▶ Exercise brief
Pull out every line in the listing below that contains the word "this", and copy each one in full.
### Data shown
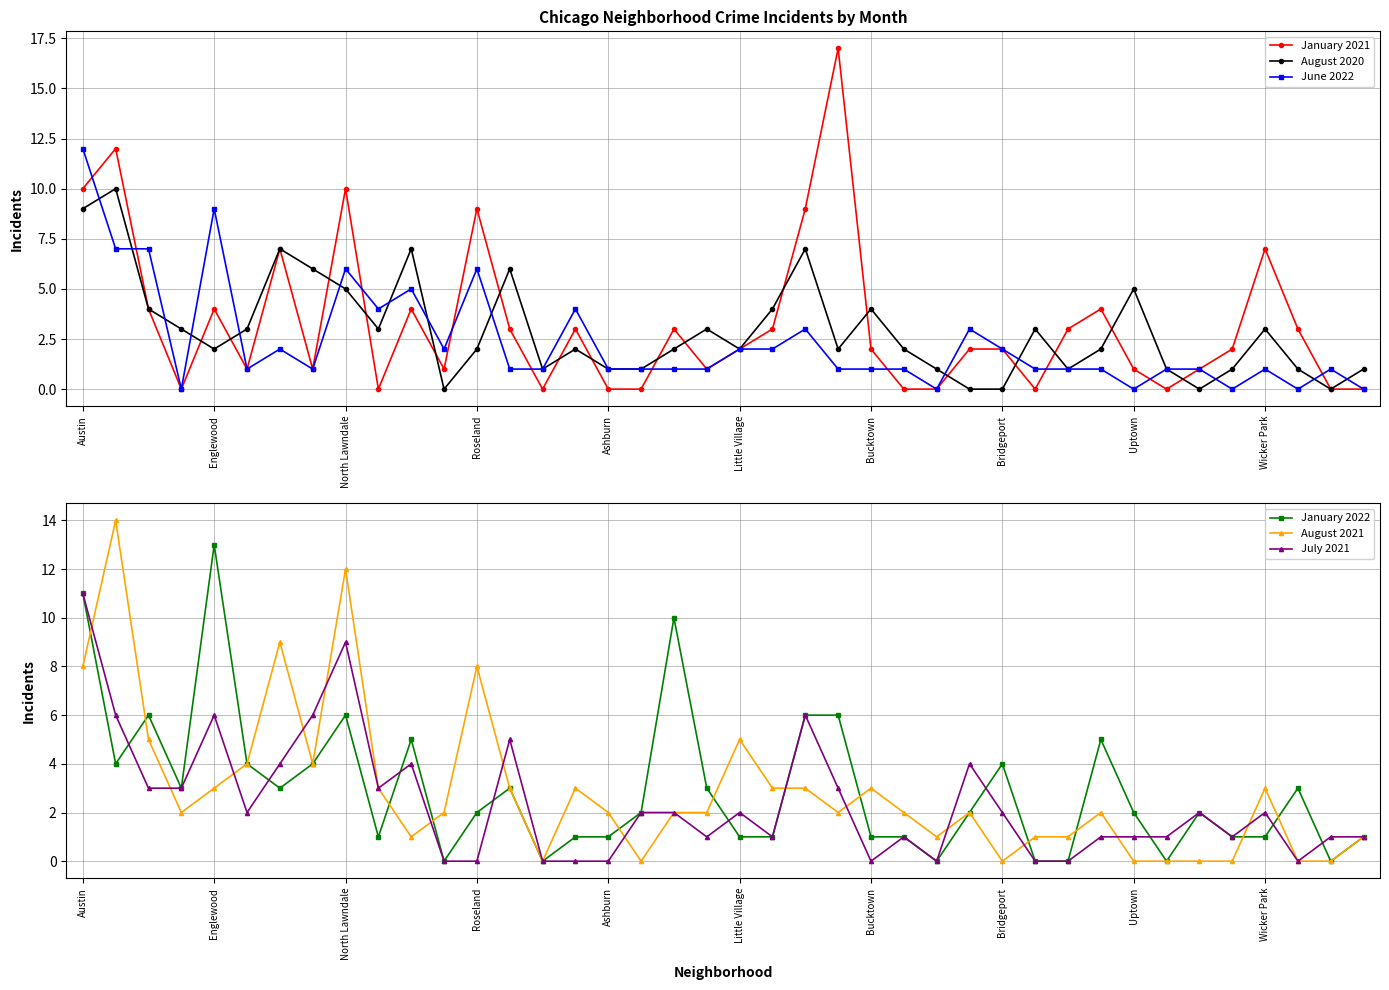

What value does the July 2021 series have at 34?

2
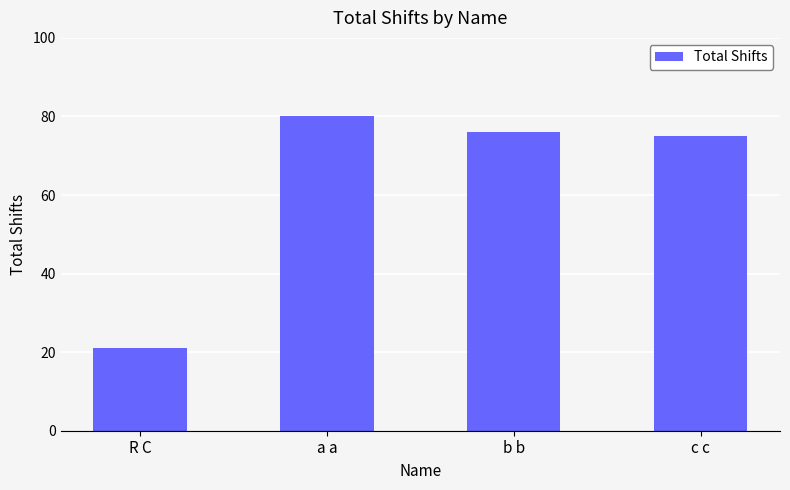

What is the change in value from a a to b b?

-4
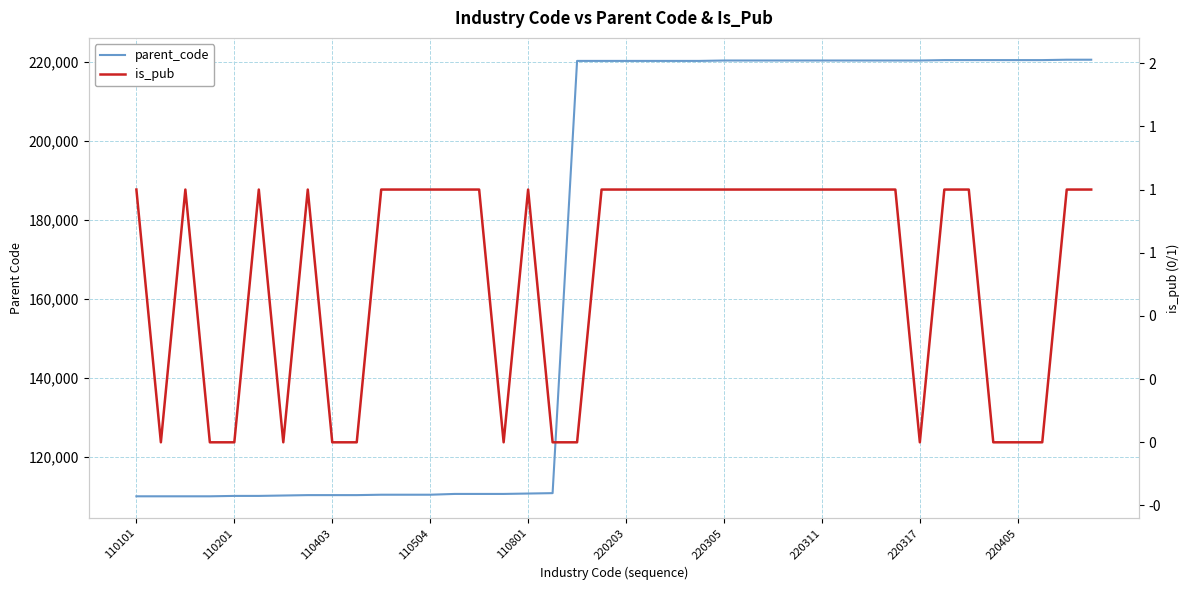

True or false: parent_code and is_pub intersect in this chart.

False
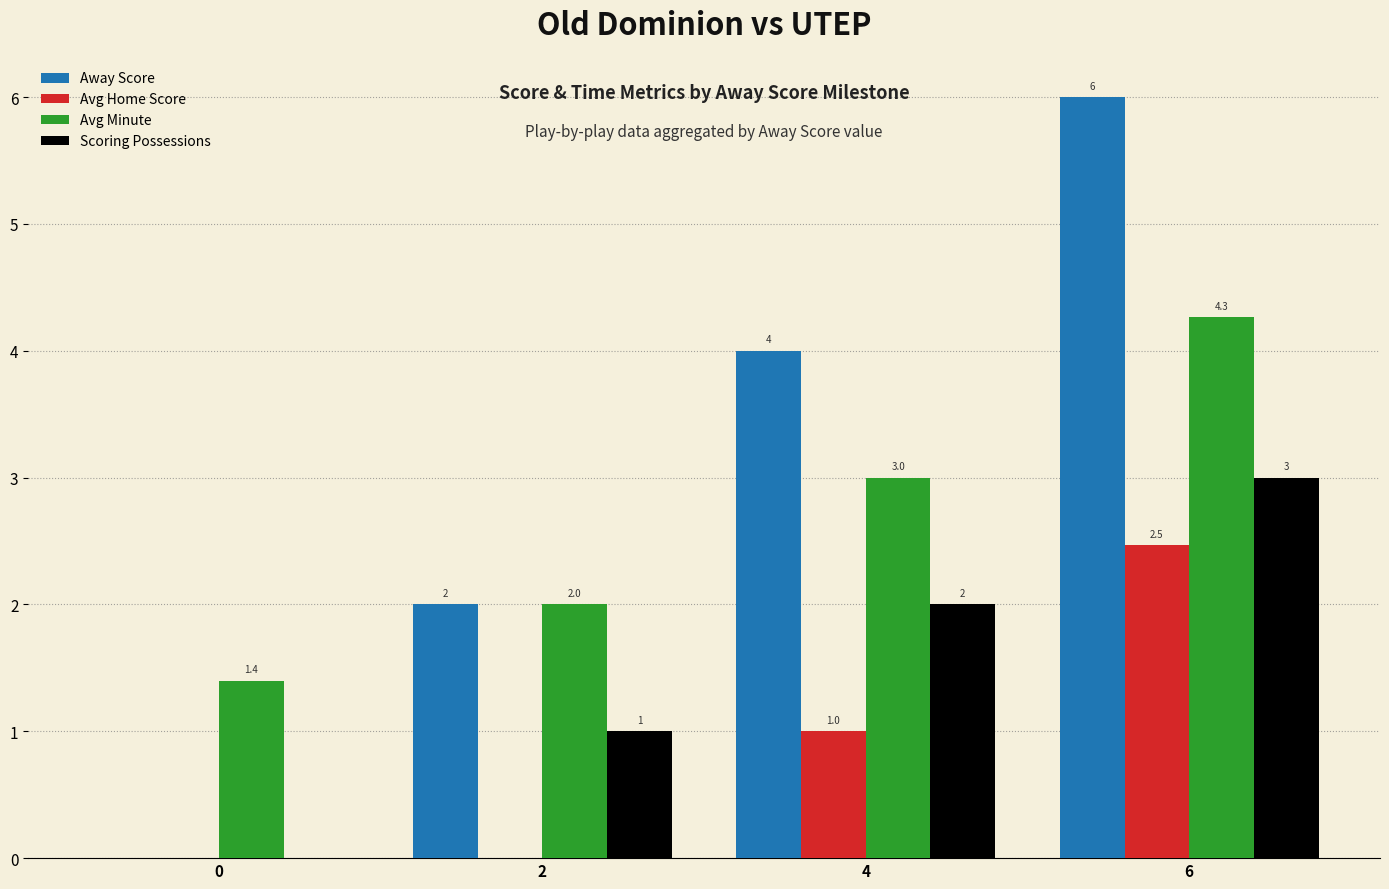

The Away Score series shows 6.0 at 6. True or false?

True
######
### Data shown
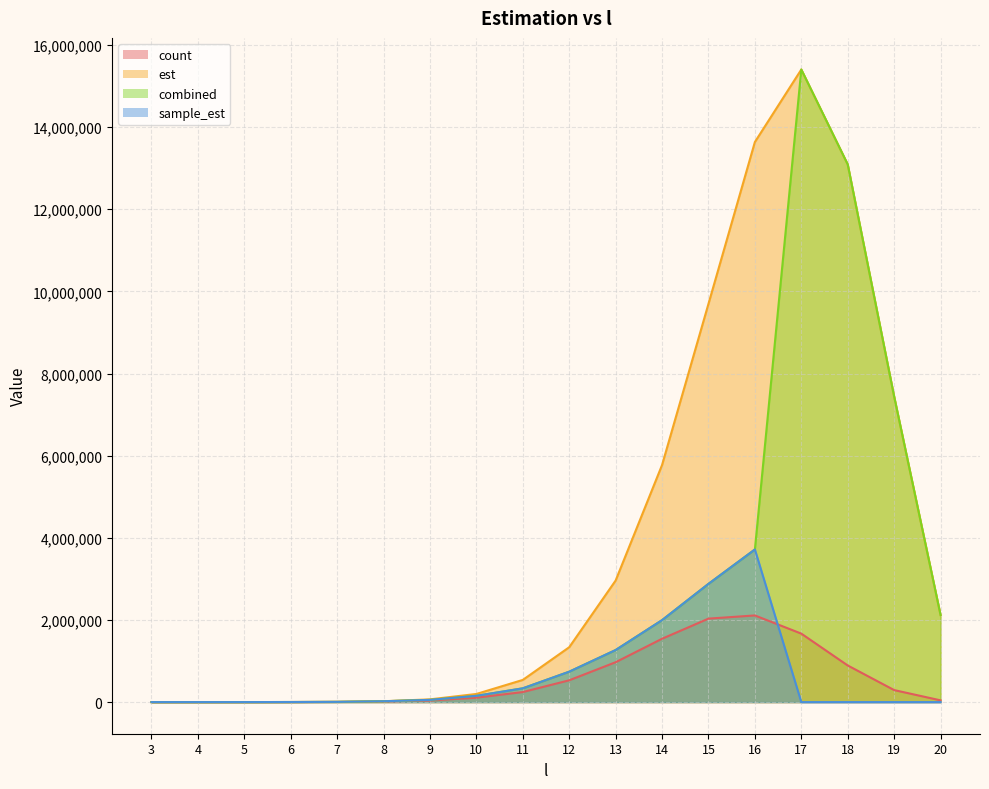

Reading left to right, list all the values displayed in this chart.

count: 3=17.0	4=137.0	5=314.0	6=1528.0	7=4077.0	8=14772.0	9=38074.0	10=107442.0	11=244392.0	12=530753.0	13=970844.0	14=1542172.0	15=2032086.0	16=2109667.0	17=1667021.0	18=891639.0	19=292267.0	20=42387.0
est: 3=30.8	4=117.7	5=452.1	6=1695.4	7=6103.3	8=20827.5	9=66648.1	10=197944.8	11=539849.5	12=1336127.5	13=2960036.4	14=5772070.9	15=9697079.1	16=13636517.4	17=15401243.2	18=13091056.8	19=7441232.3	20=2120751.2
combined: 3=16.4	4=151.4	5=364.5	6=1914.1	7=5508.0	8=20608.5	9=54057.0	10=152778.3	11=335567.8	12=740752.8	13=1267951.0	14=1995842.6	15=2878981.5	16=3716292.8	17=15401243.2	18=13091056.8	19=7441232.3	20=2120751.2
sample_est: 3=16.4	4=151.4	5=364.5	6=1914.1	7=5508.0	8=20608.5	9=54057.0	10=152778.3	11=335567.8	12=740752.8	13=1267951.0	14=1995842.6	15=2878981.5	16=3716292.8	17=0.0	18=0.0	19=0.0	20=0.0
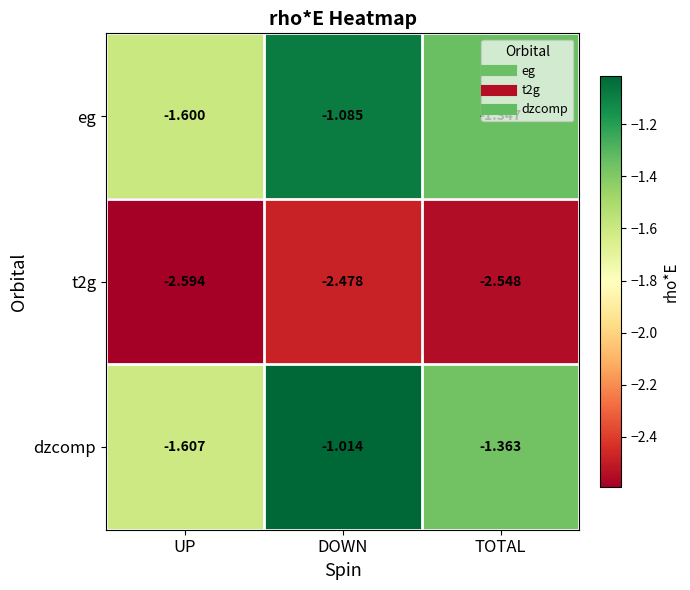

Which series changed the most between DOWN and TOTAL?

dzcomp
######
▶ Written solution
True or false: parent_code and is_pub intersect in this chart.
Reading left to right, list all the values displayed in this chart.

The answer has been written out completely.